- Title: Nigeria must address housing crisis and end forced evictions - U.N. rapporteur
- Date: 30th September 2019
- Summary: (SOUNDBITE) (English) MANAGING DIRECTOR, LANDWEY INVESTMENT, OLAWALE AYILARA, SAYING: "It is a bit difficult for us to achieve a systematic accommodation for people. We are building horizontally instead of vertically and we should do that, we should maximize airspace because we cannot talk about airspace without maximizing the airspace."

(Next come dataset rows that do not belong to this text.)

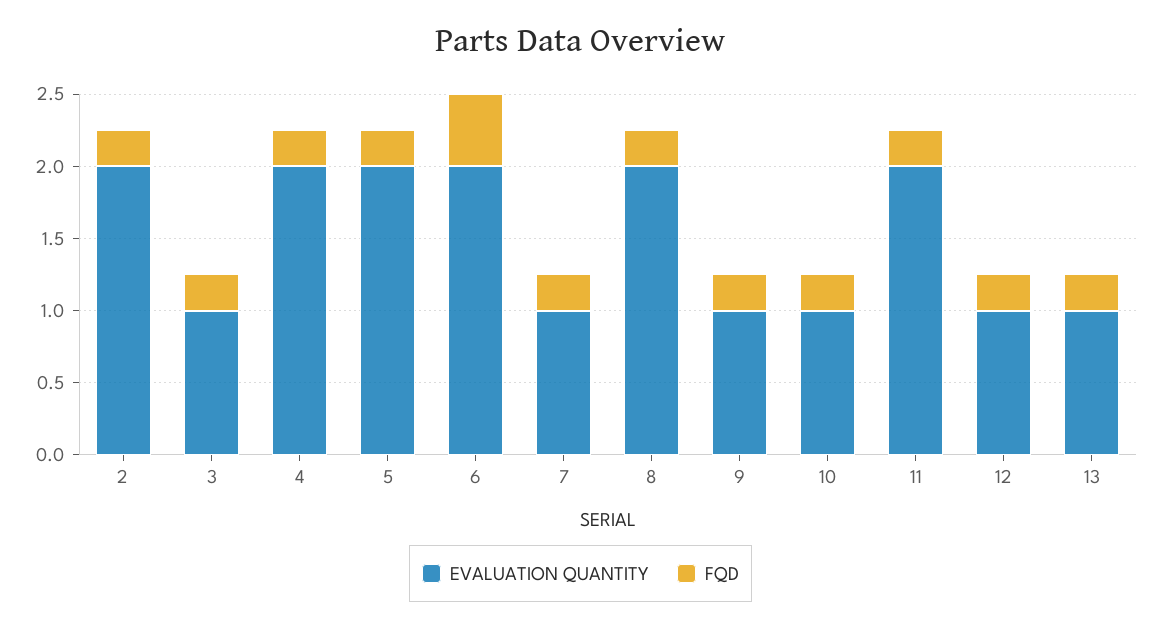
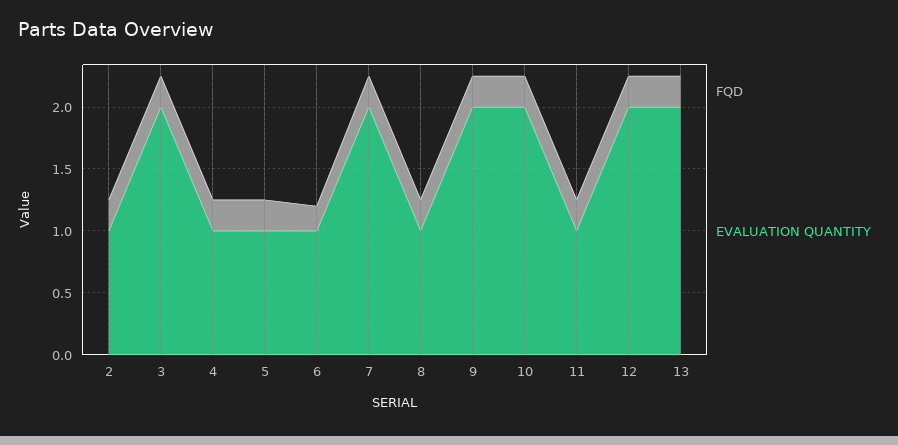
  {
    "EVALUATION QUANTITY": {
-     "2": 2,
+     "2": 1,
-     "3": 1,
+     "3": 2,
-     "4": 2,
+     "4": 1,
-     "5": 2,
+     "5": 1,
-     "6": 2,
+     "6": 1,
-     "7": 1,
+     "7": 2,
-     "8": 2,
+     "8": 1,
-     "9": 1,
+     "9": 2,
-     "10": 1,
+     "10": 2,
-     "11": 2,
+     "11": 1,
-     "12": 1,
+     "12": 2,
-     "13": 1
+     "13": 2
    },
    "FQD": {
      "2": 0.3,
      "3": 0.3,
      "4": 0.3,
      "5": 0.3,
-     "6": 0.5,
+     "6": 0.2,
      "7": 0.3,
      "8": 0.3,
      "9": 0.3,
      "10": 0.3,
      "11": 0.3,
      "12": 0.3,
      "13": 0.3
    }
  }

- Embargoed: 14th October 2019 13:37
- Keywords: forced evictions low-cost housing luxury housing estates the worlds's third largest nation effective housing policy
- Location: LAGOS AND ABUJA, NIGERIA
- City: LAGOS AND ABUJA, NIGERIA
- Country: Nigeria
- Topics: Government/Politics
- Reuters ID: LVA003AYUNO7R
- Aspect Ratio: 16:9
- Story Text: Nigeria is gripped by a crisis that has left Africa's most populous country ill-equipped to properly house its inhabitants, said a United Nations rapporteur who also called for an end to the forced evictions of entire communities.
The United Nations estimates that Nigeria's population is set to double by 2050 to around 400 million people, which would make it the world's third-largest nation, behind India and China.

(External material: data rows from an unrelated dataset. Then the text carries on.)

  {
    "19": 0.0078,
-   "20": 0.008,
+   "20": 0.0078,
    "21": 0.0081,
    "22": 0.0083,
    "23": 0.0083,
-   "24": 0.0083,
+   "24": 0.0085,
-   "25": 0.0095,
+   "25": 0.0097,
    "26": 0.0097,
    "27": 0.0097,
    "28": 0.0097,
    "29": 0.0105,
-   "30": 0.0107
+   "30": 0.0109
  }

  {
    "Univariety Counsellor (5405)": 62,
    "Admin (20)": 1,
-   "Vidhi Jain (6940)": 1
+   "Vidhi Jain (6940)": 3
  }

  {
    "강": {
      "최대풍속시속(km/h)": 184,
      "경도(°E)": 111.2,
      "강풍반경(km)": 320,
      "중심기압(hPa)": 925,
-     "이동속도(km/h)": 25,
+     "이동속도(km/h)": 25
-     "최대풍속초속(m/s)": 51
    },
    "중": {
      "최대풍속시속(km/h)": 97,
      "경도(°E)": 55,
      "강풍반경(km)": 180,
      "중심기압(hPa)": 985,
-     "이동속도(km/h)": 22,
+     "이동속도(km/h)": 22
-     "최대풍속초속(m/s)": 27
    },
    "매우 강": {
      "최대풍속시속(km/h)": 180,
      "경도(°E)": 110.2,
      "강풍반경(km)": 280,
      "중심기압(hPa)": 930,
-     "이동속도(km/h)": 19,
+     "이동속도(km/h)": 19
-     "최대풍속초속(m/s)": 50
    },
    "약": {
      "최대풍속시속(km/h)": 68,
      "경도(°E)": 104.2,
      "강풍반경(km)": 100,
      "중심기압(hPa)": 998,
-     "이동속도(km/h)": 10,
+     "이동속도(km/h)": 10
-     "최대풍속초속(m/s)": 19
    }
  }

Against this backdrop, there was a lack of adequate housing in a country where most inhabitants live on less than $2 a day despite the nation having Africa's largest economy, said Leilani Farha, special rapporteur on adequate housing.
She also noted that the last census was conducted in 2006 and said there was a lack of official data for the government to develop an effective housing policy.

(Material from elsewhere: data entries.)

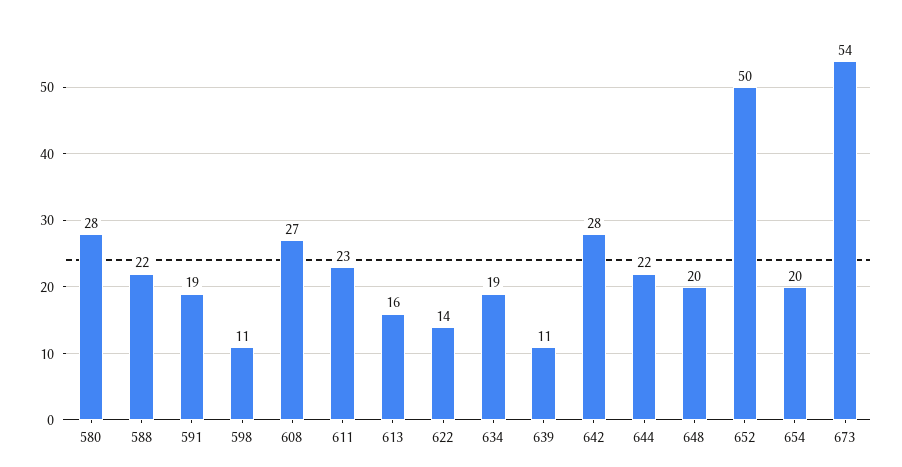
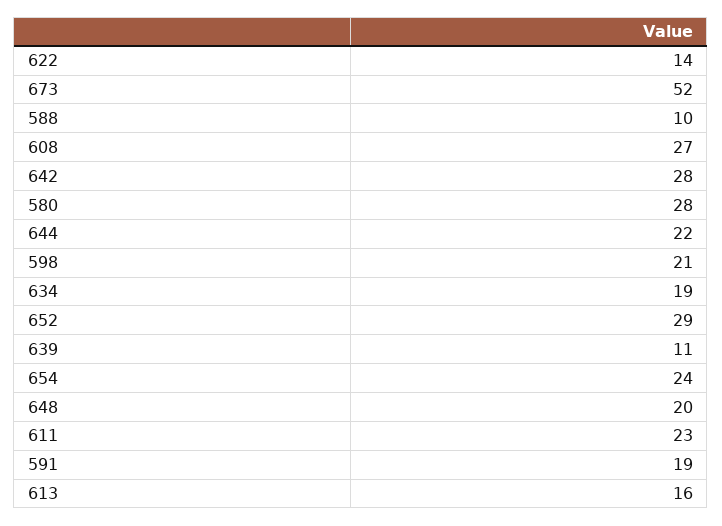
  {
    "580": 28,
-   "588": 22,
+   "588": 10,
    "591": 19,
-   "598": 11,
+   "598": 21,
    "608": 27,
    "611": 23,
    "613": 16,
    "622": 14,
    "634": 19,
    "639": 11,
    "642": 28,
    "644": 22,
    "648": 20,
-   "652": 50,
+   "652": 29,
-   "654": 20,
+   "654": 24,
-   "673": 54
+   "673": 52
  }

"There is a huge amount of corrupt money flowing directly into housing. Luxury housing units are being created and left vacant. Private cities are being built within cities while the bulk of the population remains unhoused,'' said Farha at the end of a 10-day visit that took in Abuja, the southwestern commercial hub of Lagos and southern oil city Port Harcourt.
In Nigeria, Lagos city has become a primary destination for rural to urban migrants in the country with millions of people lured annually into the state, for its perceived economic opportunities, and GDP growth.
With a growing population of over 21 million people, the need for property ownership drives the inflation on housing and accommodation in the metropolitan state.
Olawale Ayilara runs Landwey Investment, a real estate company operating across emerging property markets in Nigeria, developing commercial, retail and residential property segments.
Olawale says the way in which housing unit are constructed is part of the problem.
"It is a bit difficult for us to achieve a systematic accommodation for people. We are building horizontally instead of vertically and we should do that, we should maximize airspace because we cannot talk about airspace without maximizing the airspace," he said.
Northeast Nigeria has for the last decade been gripped by the insurgency waged by militant Islamist group Boko Haram that has forced around 2 million people to leave their homes. That, she said, had added to the housing crisis.
The rapporteur also criticized the use of force by state government authorities and property developers to evict entire communities.
The practice is often carried out in cities, most notably in the port city of Lagos, to make space for luxury housing which is unaffordable for the majority of locals.
Farha said hundreds of thousands of Nigerians, mostly women and children, had been evicted from their homes in the last few years by people using firearms, arson and arbitrary arrests.
"There must be a national moratorium on forced evictions declared by the Federal Government. Adequate legal and procedural safeguards need to be put in place to ensure that evictions do not take place and if they do take place, that they be absolutely consistent with international human rights law,'' she said.
Nigerian authorities have previously said shanty towns have been demolished because they were home to criminal gangs, making them a security threat as well breaching building regulations.
And the state government in Lagos, which attracts thousands of people each day in search of work from across Nigeria and neighboring countries, has repeatedly denied reports of brutality and possible violations of human rights laws.
The UN rapporteur said a national commission should be established to investigate alleged human rights violations and it should have the power to provide compensation.